* [WHAT YOU HAVE TO DO]: Repeat exactly the lines of the records below, starting at the line containing "left shoulder: (75, 89)" and ending at the line containing "right eye: (329, 263)". Leave the pictures out.

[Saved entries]

[Start of section]

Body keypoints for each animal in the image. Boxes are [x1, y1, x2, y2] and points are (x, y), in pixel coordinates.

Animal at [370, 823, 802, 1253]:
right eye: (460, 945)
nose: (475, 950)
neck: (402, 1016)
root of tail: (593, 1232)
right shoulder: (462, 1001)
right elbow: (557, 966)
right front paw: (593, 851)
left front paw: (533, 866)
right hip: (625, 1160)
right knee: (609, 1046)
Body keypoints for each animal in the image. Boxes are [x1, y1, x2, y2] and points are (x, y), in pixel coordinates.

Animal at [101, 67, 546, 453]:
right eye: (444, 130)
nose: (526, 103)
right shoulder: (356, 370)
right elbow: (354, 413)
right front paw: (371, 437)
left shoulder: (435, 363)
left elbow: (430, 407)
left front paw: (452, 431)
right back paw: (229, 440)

[End of section]
[Start of section]

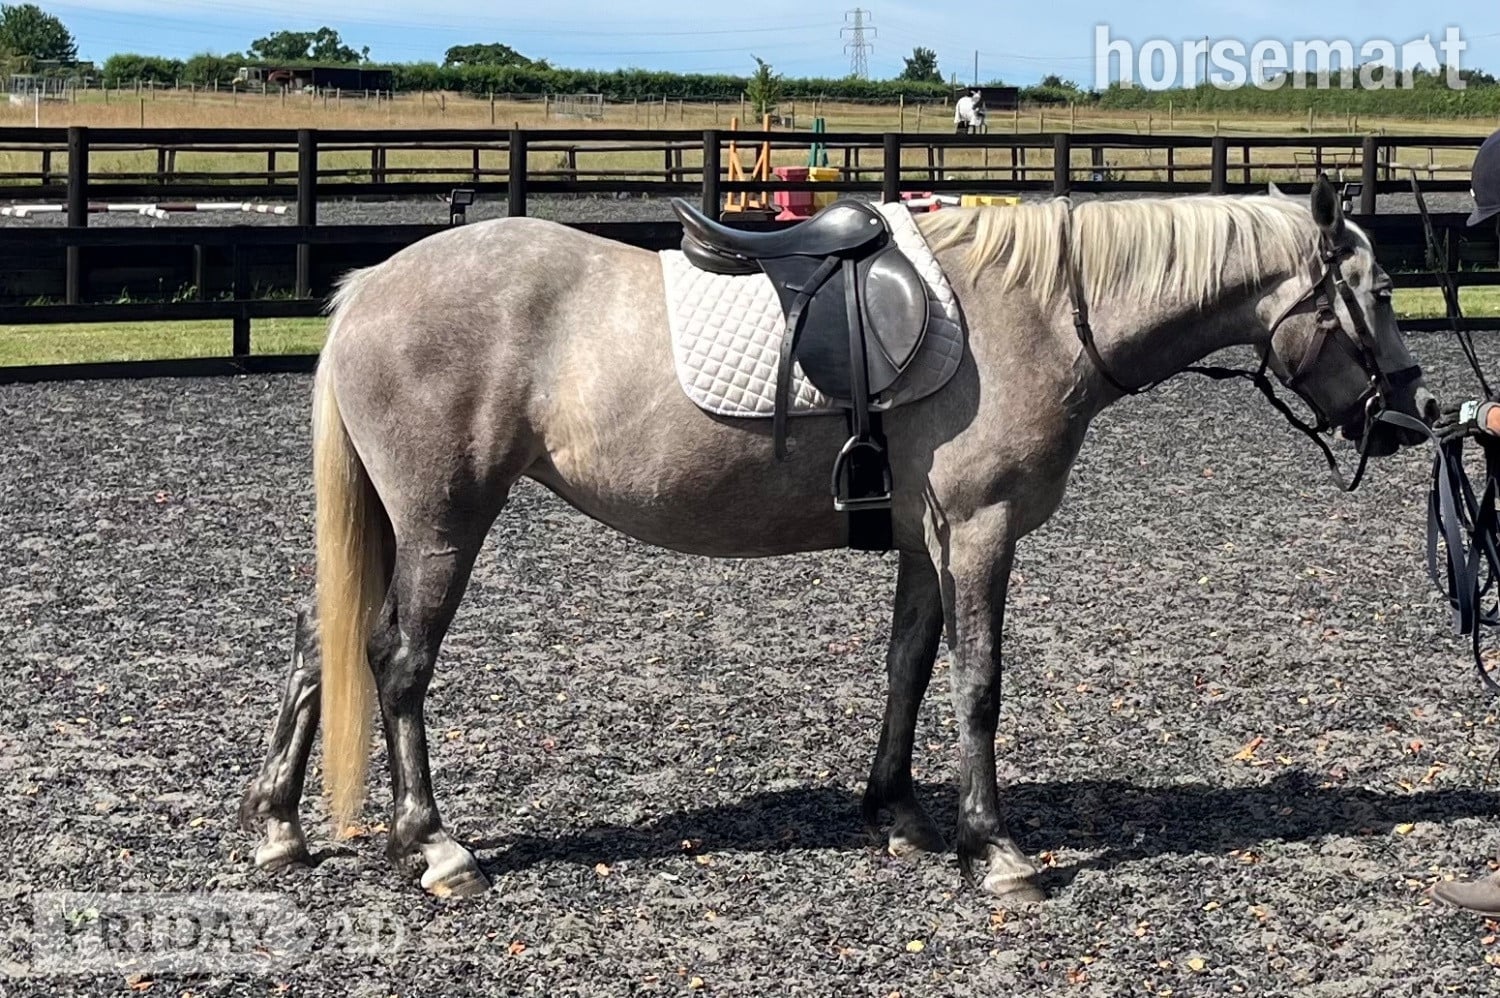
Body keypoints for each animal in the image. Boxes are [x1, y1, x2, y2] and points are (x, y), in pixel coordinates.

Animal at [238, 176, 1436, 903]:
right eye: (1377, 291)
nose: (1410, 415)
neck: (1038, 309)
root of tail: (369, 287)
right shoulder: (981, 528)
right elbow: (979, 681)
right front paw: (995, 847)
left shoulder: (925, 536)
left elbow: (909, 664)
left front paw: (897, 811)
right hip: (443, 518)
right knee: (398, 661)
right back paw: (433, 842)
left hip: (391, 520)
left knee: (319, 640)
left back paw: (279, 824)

[End of section]
[Start of section]

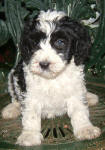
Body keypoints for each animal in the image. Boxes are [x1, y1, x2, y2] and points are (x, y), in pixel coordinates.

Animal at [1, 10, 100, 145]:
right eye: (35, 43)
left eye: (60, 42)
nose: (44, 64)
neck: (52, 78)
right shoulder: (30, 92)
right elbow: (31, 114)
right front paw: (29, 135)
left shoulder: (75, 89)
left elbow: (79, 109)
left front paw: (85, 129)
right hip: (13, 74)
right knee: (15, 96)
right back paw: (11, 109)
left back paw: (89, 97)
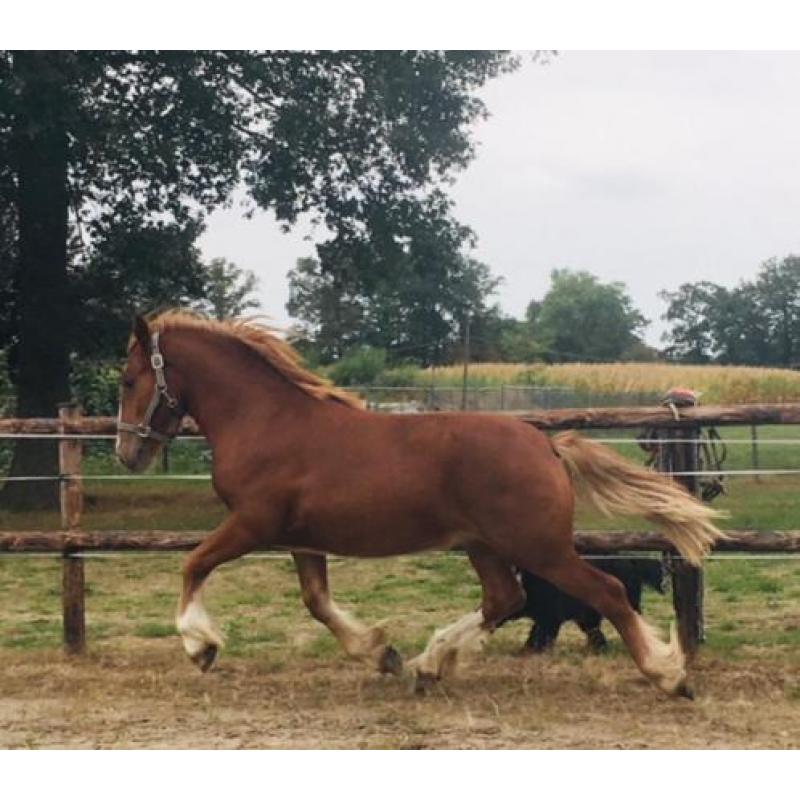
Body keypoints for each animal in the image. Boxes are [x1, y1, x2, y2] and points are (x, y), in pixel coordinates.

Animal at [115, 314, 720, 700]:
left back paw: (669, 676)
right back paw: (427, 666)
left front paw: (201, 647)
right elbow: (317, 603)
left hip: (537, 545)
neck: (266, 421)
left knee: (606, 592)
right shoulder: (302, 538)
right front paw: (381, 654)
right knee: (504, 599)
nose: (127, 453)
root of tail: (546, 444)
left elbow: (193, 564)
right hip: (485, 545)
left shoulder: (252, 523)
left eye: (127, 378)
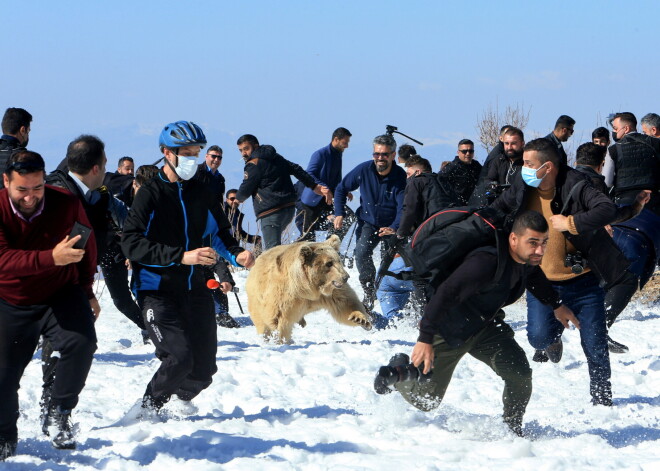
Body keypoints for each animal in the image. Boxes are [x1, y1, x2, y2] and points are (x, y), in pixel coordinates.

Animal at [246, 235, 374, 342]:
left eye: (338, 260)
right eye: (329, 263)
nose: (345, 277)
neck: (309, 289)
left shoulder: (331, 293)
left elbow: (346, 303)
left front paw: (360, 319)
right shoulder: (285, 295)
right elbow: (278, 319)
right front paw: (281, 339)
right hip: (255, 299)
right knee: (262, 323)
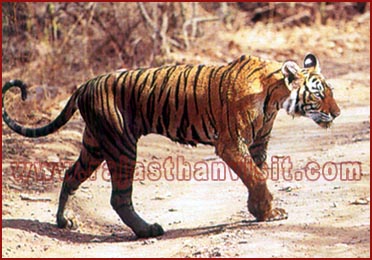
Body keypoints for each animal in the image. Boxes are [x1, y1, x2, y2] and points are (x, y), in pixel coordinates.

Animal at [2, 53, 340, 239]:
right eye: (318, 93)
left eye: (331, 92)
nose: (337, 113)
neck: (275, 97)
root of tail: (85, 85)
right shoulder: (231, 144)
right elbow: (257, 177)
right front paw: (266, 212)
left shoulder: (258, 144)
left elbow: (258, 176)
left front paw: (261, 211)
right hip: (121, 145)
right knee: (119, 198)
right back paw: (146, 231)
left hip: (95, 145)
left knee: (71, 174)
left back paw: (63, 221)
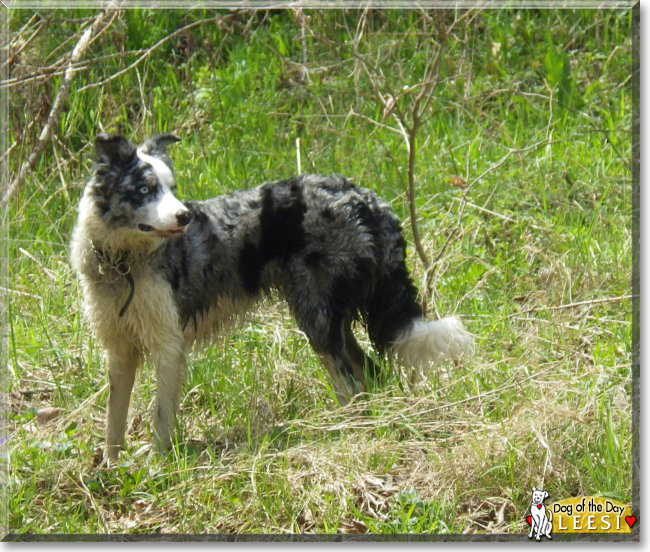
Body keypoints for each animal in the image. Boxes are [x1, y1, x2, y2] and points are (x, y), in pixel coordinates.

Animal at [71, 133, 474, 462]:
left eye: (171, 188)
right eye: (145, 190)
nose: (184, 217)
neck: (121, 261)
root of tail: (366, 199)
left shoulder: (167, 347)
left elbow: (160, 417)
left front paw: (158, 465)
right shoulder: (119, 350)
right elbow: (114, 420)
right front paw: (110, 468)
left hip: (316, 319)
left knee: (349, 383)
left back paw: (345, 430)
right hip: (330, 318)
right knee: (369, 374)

[End of section]

* [EXPECTED OUTPUT]:
left shoulder: (75, 89)
left elbow: (79, 109)
left front paw: (85, 129)
right hip: (13, 74)
right knee: (15, 96)
right back paw: (11, 109)
left back paw: (89, 97)
Body keypoints for each animal in the image. Boxes are [x1, y1, x2, y2] and points are (x, y), in pixel coordinates.

Animal at [115, 314, 720, 700]:
left back paw: (669, 676)
right back paw: (427, 666)
left front paw: (201, 647)
right elbow: (317, 603)
left hip: (537, 545)
neck: (266, 421)
left knee: (606, 592)
right shoulder: (302, 538)
right front paw: (381, 654)
right knee: (504, 599)
nose: (127, 453)
root of tail: (546, 444)
left elbow: (193, 564)
right hip: (485, 545)
left shoulder: (252, 523)
left eye: (127, 378)
Body keypoints for each animal in the image. Boxes are [x1, y1, x2, y2] and points are (x, y), in pixel coordinates.

Animal at [246, 235, 374, 342]:
left eye: (338, 260)
right eye: (329, 263)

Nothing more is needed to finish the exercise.